Well. Here’s a great big topic. Finding happiness.
I can hear the snorts. See the eye rolls. Because a whole lot of folks think happiness is something that rumbles into them. A storm that dumps rainbows and unicorn tears on the heads of those born under perfect stars. Or worse: a consequence of status. As if financial security brought happiness. Sheesh. If this was the case, I think all the billionaires in the world would be way friendlier. And not trying to take more and more from those with less and less.
But I digress.
Happiness. Consider for yourself how you feel it. Is it the consequence of situations outside of your control? Or is it some kind of magic that arises when the state of your mind allows it? And if your happiness was the result of external circumstances, how long did it last? Was it fleeting? Maybe just a moment of pleasure that you confused for happiness? (Which is not to say that pleasure can’t complement happiness… it can!) And if it came from within, can you access that feeling again? Like, right now?
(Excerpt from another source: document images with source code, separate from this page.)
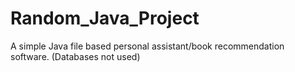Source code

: # Random_Java_Project
A simple Java file based personal assistant/book recommendation software.
(Databases not used)
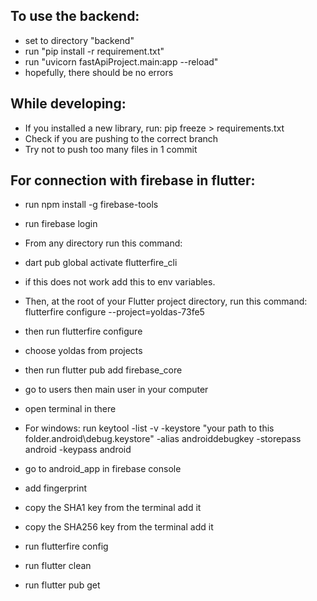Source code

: To use the backend:
- 
- set to directory "backend"
- run "pip install -r requirement.txt"
- run "uvicorn fastApiProject.main:app --reload"
- hopefully, there should be no errors

While developing:
- 
- If you installed a new library, run: pip freeze > requirements.txt
- Check if you are pushing to the correct branch
- Try not to push too many files in 1 commit


For connection with firebase in flutter:
-
- run npm install -g firebase-tools
- run firebase login
- From any directory run this command:
- dart pub global activate flutterfire_cli
- if this does not work add this to env variables.
- Then, at the root of your Flutter project directory, run this command:
flutterfire configure --project=yoldas-73fe5

- then run flutterfire configure
- choose yoldas from projects

- then run flutter pub add firebase_core

- go to users then main user in your computer

- open terminal in there

- For windows:
run keytool -list -v -keystore  "your path to this folder\.android\debug.keystore" -alias androiddebugkey -storepass android -keypass android

- go to android_app in firebase console
- add fingerprint
- copy the SHA1 key from the terminal add it
- copy the SHA256 key from the terminal add it
- run flutterfire config
- run flutter clean
- run flutter pub get

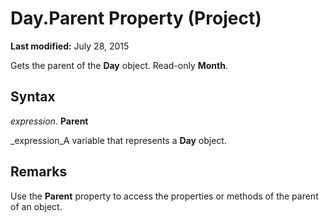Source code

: 
# Day.Parent Property (Project)

 **Last modified:** July 28, 2015

Gets the parent of the  **Day** object. Read-only **Month**.

## Syntax

 _expression_. **Parent**

 _expression_A variable that represents a  **Day** object.


## Remarks

Use the  **Parent** property to access the properties or methods of the parent of an object.

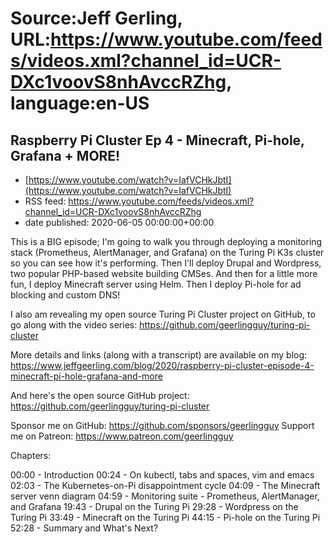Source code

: # Source:Jeff Gerling, URL:https://www.youtube.com/feeds/videos.xml?channel_id=UCR-DXc1voovS8nhAvccRZhg, language:en-US

## Raspberry Pi Cluster Ep 4 - Minecraft, Pi-hole, Grafana + MORE!
 - [https://www.youtube.com/watch?v=IafVCHkJbtI](https://www.youtube.com/watch?v=IafVCHkJbtI)
 - RSS feed: https://www.youtube.com/feeds/videos.xml?channel_id=UCR-DXc1voovS8nhAvccRZhg
 - date published: 2020-06-05 00:00:00+00:00

This is a BIG episode; I'm going to walk you through deploying a monitoring stack (Prometheus, AlertManager, and Grafana) on the Turing Pi K3s cluster so you can see how it's performing. Then I'll deploy Drupal and Wordpress, two popular PHP-based website building CMSes. And then for a little more fun, I deploy Minecraft server using Helm. Then I deploy Pi-hole for ad blocking and custom DNS!

I also am revealing my open source Turing Pi Cluster project on GitHub, to go along with the video series: https://github.com/geerlingguy/turing-pi-cluster

More details and links (along with a transcript) are available on my blog: https://www.jeffgeerling.com/blog/2020/raspberry-pi-cluster-episode-4-minecraft-pi-hole-grafana-and-more

And here's the open source GitHub project: https://github.com/geerlingguy/turing-pi-cluster

Sponsor me on GitHub: https://github.com/sponsors/geerlingguy
Support me on Patreon: https://www.patreon.com/geerlingguy

Chapters:

00:00 - Introduction
00:24 - On kubectl, tabs and spaces, vim and emacs
02:03 - The Kubernetes-on-Pi disappointment cycle
04:09 - The Minecraft server venn diagram
04:59 - Monitoring suite - Prometheus, AlertManager, and Grafana
19:43 - Drupal on the Turing Pi
29:28 - Wordpress on the Turing Pi
33:49 - Minecraft on the Turing Pi
44:15 - Pi-hole on the Turing Pi
52:28 - Summary and What's Next?

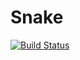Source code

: # Snake

[![Build Status](https://travis-ci.org/pfolta/snake.svg)](https://travis-ci.org/pfolta/snake)
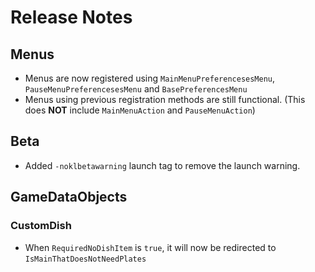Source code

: # Release Notes

## Menus
- Menus are now registered using `MainMenuPreferencesesMenu`, `PauseMenuPreferencesesMenu` and `BasePreferencesMenu`
- Menus using previous registration methods are still functional. (This does **NOT** include `MainMenuAction` and `PauseMenuAction`)

## Beta
- Added `-noklbetawarning` launch tag to remove the launch warning.

## GameDataObjects
### CustomDish
- When `RequiredNoDishItem` is `true`, it will now be redirected to `IsMainThatDoesNotNeedPlates`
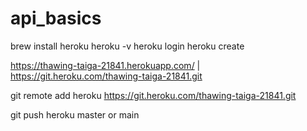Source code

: # api_basics

brew install heroku
heroku -v
heroku login
heroku create

https://thawing-taiga-21841.herokuapp.com/ | https://git.heroku.com/thawing-taiga-21841.git

git remote add heroku https://git.heroku.com/thawing-taiga-21841.git

git push heroku master or main
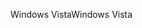 <span data-ttu-id="f978c-101">Windows Vista</span><span class="sxs-lookup"><span data-stu-id="f978c-101">Windows Vista</span></span>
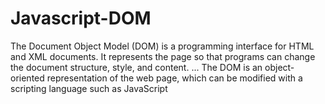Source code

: # Javascript-DOM
The Document Object Model (DOM) is a programming interface for HTML and XML documents. It represents the page so that programs can change the document structure, style, and content. ... The DOM is an object-oriented representation of the web page, which can be modified with a scripting language such as JavaScript
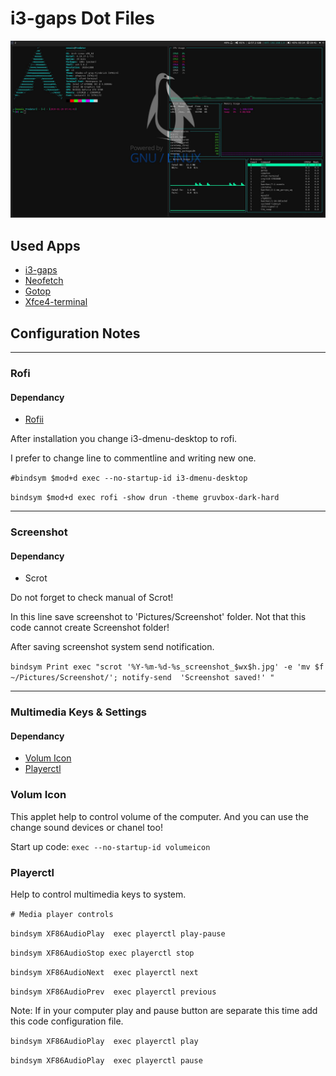 # i3-gaps Dot Files

![Desktop](Screenshots/1.jpg)

## Used Apps

- [i3-gaps](https://github.com/Airblader/i3)
- [Neofetch](https://github.com/dylanaraps/neofetch)
- [Gotop](https://github.com/cjbassi/gotop)
- [Xfce4-terminal](https://github.com/xfce-mirror/xfce4-terminal)

## Configuration Notes


---
### **Rofi**

#### Dependancy

- [Rofii](https://github.com/DaveDavenport/rofi)

After installation you change i3-dmenu-desktop to rofi. 

I prefer to change line to commentline and writing new one.

`#bindsym $mod+d exec --no-startup-id i3-dmenu-desktop`

`bindsym $mod+d exec rofi -show drun -theme gruvbox-dark-hard`


---
###  **Screenshot**

#### Dependancy

- Scrot
  
Do not forget to check manual of Scrot!

In this line save screenshot to 'Pictures/Screenshot' folder. Not that this code cannot create Screenshot folder! 

After saving screenshot system send notification.


`bindsym Print exec "scrot '%Y-%m-%d-%s_screenshot_$wx$h.jpg' -e 'mv $f ~/Pictures/Screenshot/'; notify-send 
'Screenshot saved!' " `

---

### **Multimedia Keys & Settings**

#### Dependancy


- [Volum Icon](https://github.com/Maato/volumeicon)
- [Playerctl](https://github.com/acrisci/playerctl)



### **Volum Icon**

This applet help to control volume of the computer. And you can use the change sound devices or chanel too!

Start up code: `exec --no-startup-id volumeicon`

### **Playerctl**

Help to control multimedia keys to system.

`# Media player controls`

`bindsym XF86AudioPlay  exec playerctl play-pause`

`bindsym XF86AudioStop exec playerctl stop`

`bindsym XF86AudioNext  exec playerctl next`

`bindsym XF86AudioPrev  exec playerctl previous`

Note: If in your computer play and pause button are separate this time add this code configuration file.

`bindsym XF86AudioPlay  exec playerctl play`

`bindsym XF86AudioPlay  exec playerctl pause`
























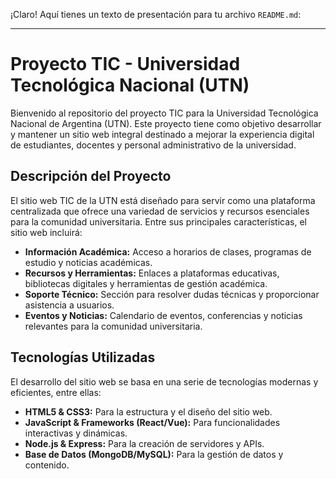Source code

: ¡Claro! Aquí tienes un texto de presentación para tu archivo `README.md`:

---

# Proyecto TIC - Universidad Tecnológica Nacional (UTN)

Bienvenido al repositorio del proyecto TIC para la Universidad Tecnológica Nacional de Argentina (UTN). Este proyecto tiene como objetivo desarrollar y mantener un sitio web integral destinado a mejorar la experiencia digital de estudiantes, docentes y personal administrativo de la universidad.

## Descripción del Proyecto

El sitio web TIC de la UTN está diseñado para servir como una plataforma centralizada que ofrece una variedad de servicios y recursos esenciales para la comunidad universitaria. Entre sus principales características, el sitio web incluirá:

- **Información Académica:** Acceso a horarios de clases, programas de estudio y noticias académicas.
- **Recursos y Herramientas:** Enlaces a plataformas educativas, bibliotecas digitales y herramientas de gestión académica.
- **Soporte Técnico:** Sección para resolver dudas técnicas y proporcionar asistencia a usuarios.
- **Eventos y Noticias:** Calendario de eventos, conferencias y noticias relevantes para la comunidad universitaria.

## Tecnologías Utilizadas

El desarrollo del sitio web se basa en una serie de tecnologías modernas y eficientes, entre ellas:

- **HTML5 & CSS3:** Para la estructura y el diseño del sitio web.
- **JavaScript & Frameworks (React/Vue):** Para funcionalidades interactivas y dinámicas.
- **Node.js & Express:** Para la creación de servidores y APIs.
- **Base de Datos (MongoDB/MySQL):** Para la gestión de datos y contenido.

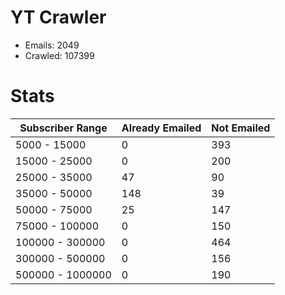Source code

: # YT Crawler
- Emails: 2049
- Crawled: 107399

# Stats
| Subscriber Range  | Already Emailed | Not Emailed |
|-------|-------|-------|
| 5000 - 15000 | 0 | 393 |
| 15000 - 25000 | 0 | 200 |
| 25000 - 35000 | 47 | 90 |
| 35000 - 50000 | 148 | 39 |
| 50000 - 75000 | 25 | 147 |
| 75000 - 100000 | 0 | 150 |
| 100000 - 300000 | 0 | 464 |
| 300000 - 500000 | 0 | 156 |
| 500000 - 1000000 | 0 | 190 |
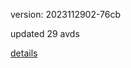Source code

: version: 2023112902-76cb

updated 29 avds

[details](https://github.com/0x74f917491bfa7ebfa379/ali_avd_db/blob/master/change_log/2023/11/29/02/76cb.txt)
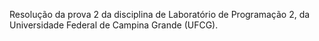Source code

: Resolução da prova 2 da disciplina de Laboratório de Programação 2, da Universidade Federal de Campina Grande (UFCG).
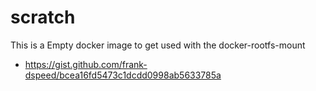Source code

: # scratch
This is a Empty docker image to get used with the docker-rootfs-mount

- https://gist.github.com/frank-dspeed/bcea16fd5473c1dcdd0998ab5633785a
This is sort of how you cultivate happiness. (Though there are a lot of things you can do to help you do this. Like yoga! Call me!) No matter what, however, it must be cultivated. It doesn’t just find you. You may have friends who seem unrealistically lucky; you may know people who don’t seem to suffer quite as much as you. But look carefully before you make your assessment. Are you friends actually so lucky, or do they do something to create their good fortune? Do you truly believe they’ve failed to suffer in their lives?
We have the seeds of happiness within. And all the factors to allow them to grow. But we have to do a little work to get the sprouts sprouting. It’s sort of like seeing a beautiful plot of land alongside a river in a valley of sunshine and realizing no one’s planted a veggie garden. It’s just going to take the decision to become a gardener.
Take a moment. Look inside. And source that deep love and gratitude that occasionally overwhelms you. That’s where your seeds hunker down, waiting.
In the Yoga Sutra, Patanjali writes about the arising of negative emotions. ‘When harassed by negative thoughts, one should cultivate their opposite.’ You can find this at chapter 2, sutra 33. And this, in a nutshell, is how happiness is created. When we indulge again and again in negative emotions as they arise, we cast a spell over ourselves. We come to believe that we have no control over them. We victimize ourselves with them. We say things like, ‘there’s nothing I can do.’
This kind of magic isn’t the kind that serves our best selves. So why do we bother with it? Because, somehow, we’ve been convinced that we can’t do anything to change. Despite the fact that change is always happening. Every moment.
Happiness attends the liberating realization that you can shape the change happening in you. This is also an important teaching of yoga. With the wise decisions that come from careful self-study—svadhyaya—we can influence the direction of change in our life. We can never stop change; we can shape the course it takes.
Consider the amount of time we spend cultivating things—relationships, careers, homes, gardens. This is a way that we shape the course of our lives. We don’t expect these things to manifest for us without a degree of effort. Positive emotions and the happiness that blossoms as a result of our practice with them requires the same effort.
The next time you find yourself stewing in a sludge of yucky blahs, take control of your mind. Remind it that you’ve got seeds somewhere in there and you’d like to water them a bit. Then shine some light on them. Think a happy thought. Turn your frown upside down. And keep doing that. Again and again. Forever.
Abhyasa vairagyabhyam tanninirodhah. With practice and detachment, your mind will calm. It may take a while. But so did saving for your home, your graduate degree and all those other things you hoped would make you happy. And didn’t quite hit the mark.